Time of Check to Time of Use (TOCTOU)

• This occurs when there is an unnecessarily long interval between authorization checks.
• The attacker can benefit from this long interval.
• Web application servers should specify an upper limit for the TOCTOU interval preventing exploit abuses.

TOCTOU Exploits

• A scenario with a married couple needing to complete a transaction.

TOCTOU Exploits: Session Management

• Session management helps handle issues caused by the TOCTOU scenario.
• Use various criteria for automatically invalidating a session.

Web Authorization Best Practices

• Employ the principle of least privilege to limit user access and responsibilities.
• Separate duties and user/administrative functions
• Define strong policies, restricting resource sharing.
• Prevent unauthorized access through account uniqueness.

Attacks Against Authorization

• Forceful Browsing: Designers assume correct authentication.
• Cross-Site Scripting (XSS): Guessing input areas to discover hidden elements of a site's behavior or map out a site.
• Input Authorization/Parameter Tampering: Malicious alteration of parameters in requests.
• HTTP Header Manipulation: Trusting metadata.
• Cross-Site Request Forgery(CSRF): Tricks user's browser into making requests.

Attacks Against Session State

• Tampering: Changing session data to bypass checks.
• Theft: Stealing session ID to impersonate a user.
• Predictability: Session IDs should not be predictable by attackers.
• Hijacking: Stealing or taking over another user's session IDs

Attack Against Sessions: Cross-Site Request Forgery

• Exploiting relationship between application and client using session IDs.
• Attacker cannot know when the victim might take the "bait."
• Mitigation involves session expiration.

Attacks Against Session State: Tampering and Hijacking

• Tampering with or hijacking session state means changing or stealing session-critical elements (e.g., session identity).

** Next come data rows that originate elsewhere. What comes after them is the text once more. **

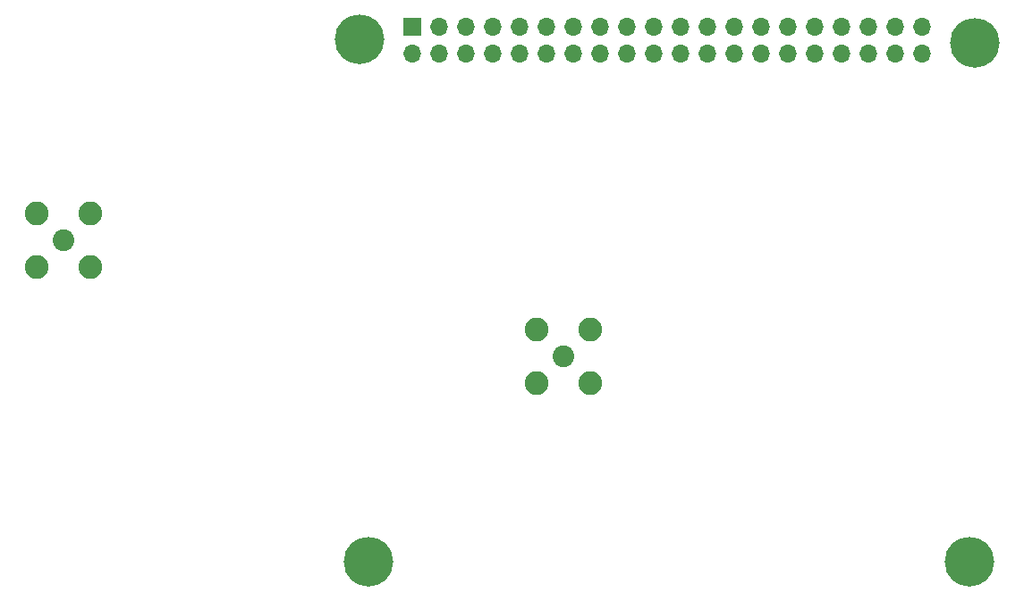
<source format=gbs>
%TF.GenerationSoftware,KiCad,Pcbnew,7.0.8*%
%TF.CreationDate,2024-02-17T17:20:01-08:00*%
%TF.ProjectId,Groundstation_Hat,47726f75-6e64-4737-9461-74696f6e5f48,rev?*%
%TF.SameCoordinates,Original*%
%TF.FileFunction,Soldermask,Bot*%
%TF.FilePolarity,Negative*%
%FSLAX46Y46*%
G04 Gerber Fmt 4.6, Leading zero omitted, Abs format (unit mm)*
G04 Created by KiCad (PCBNEW 7.0.8) date 2024-02-17 17:20:01*
%MOMM*%
%LPD*%
G01*
G04 APERTURE LIST*
%ADD10R,1.700000X1.700000*%
%ADD11O,1.700000X1.700000*%
%ADD12C,2.050000*%
%ADD13C,2.250000*%
%ADD14C,4.700000*%
G04 APERTURE END LIST*
D10*
X173150000Y-78950000D03*
D11*
X173150000Y-81490000D03*
X175690000Y-78950000D03*
X175690000Y-81490000D03*
X178230000Y-78950000D03*
X178230000Y-81490000D03*
X180770000Y-78950000D03*
X180770000Y-81490000D03*
X183310000Y-78950000D03*
X183310000Y-81490000D03*
X185850000Y-78950000D03*
X185850000Y-81490000D03*
X188390000Y-78950000D03*
X188390000Y-81490000D03*
X190930000Y-78950000D03*
X190930000Y-81490000D03*
X193470000Y-78950000D03*
X193470000Y-81490000D03*
X196010000Y-78950000D03*
X196010000Y-81490000D03*
X198550000Y-78950000D03*
X198550000Y-81490000D03*
X201090000Y-78950000D03*
X201090000Y-81490000D03*
X203630000Y-78950000D03*
X203630000Y-81490000D03*
X206170000Y-78950000D03*
X206170000Y-81490000D03*
X208710000Y-78950000D03*
X208710000Y-81490000D03*
X211250000Y-78950000D03*
X211250000Y-81490000D03*
X213790000Y-78950000D03*
X213790000Y-81490000D03*
X216330000Y-78950000D03*
X216330000Y-81490000D03*
X218870000Y-78950000D03*
X218870000Y-81490000D03*
X221410000Y-78950000D03*
X221410000Y-81490000D03*
D12*
X140110000Y-99180000D03*
D13*
X142650000Y-101720000D03*
X142650000Y-96640000D03*
X137570000Y-101720000D03*
X137570000Y-96640000D03*
D14*
X225900000Y-129650000D03*
X226450000Y-80450000D03*
D12*
X187450000Y-110150000D03*
D13*
X189990000Y-112690000D03*
X189990000Y-107610000D03*
X184910000Y-112690000D03*
X184910000Y-107610000D03*
D14*
X169050000Y-129650000D03*
X168200000Y-80100000D03*
M02*

</source>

Session Management Best Practices

• Enforce absolute session timeouts.
• Limit session concurrency to one active session per user.
• Mandate secure cookies, using methods like HTTPS.
• Use the HttpOnly flag, limiting client-side access to the cookies.
• Use cryptographically random session IDs
• Destroy invalidated session IDs and cookies
• Implement logging during sessions
• Regenerate session IDs on authentication.

Browser Development Tool

• Use browser developer tools for network debugging, checking and identifying HTTP requests.
• This helps to better understand interactions between web application and resources.

Session ID

• There is no standard name for Session ID session cookies.

Description

Test your knowledge on the layers of web applications, focusing on the delivery of static content, authorization techniques, and session management. This quiz covers key concepts necessary for understanding web application security and performance.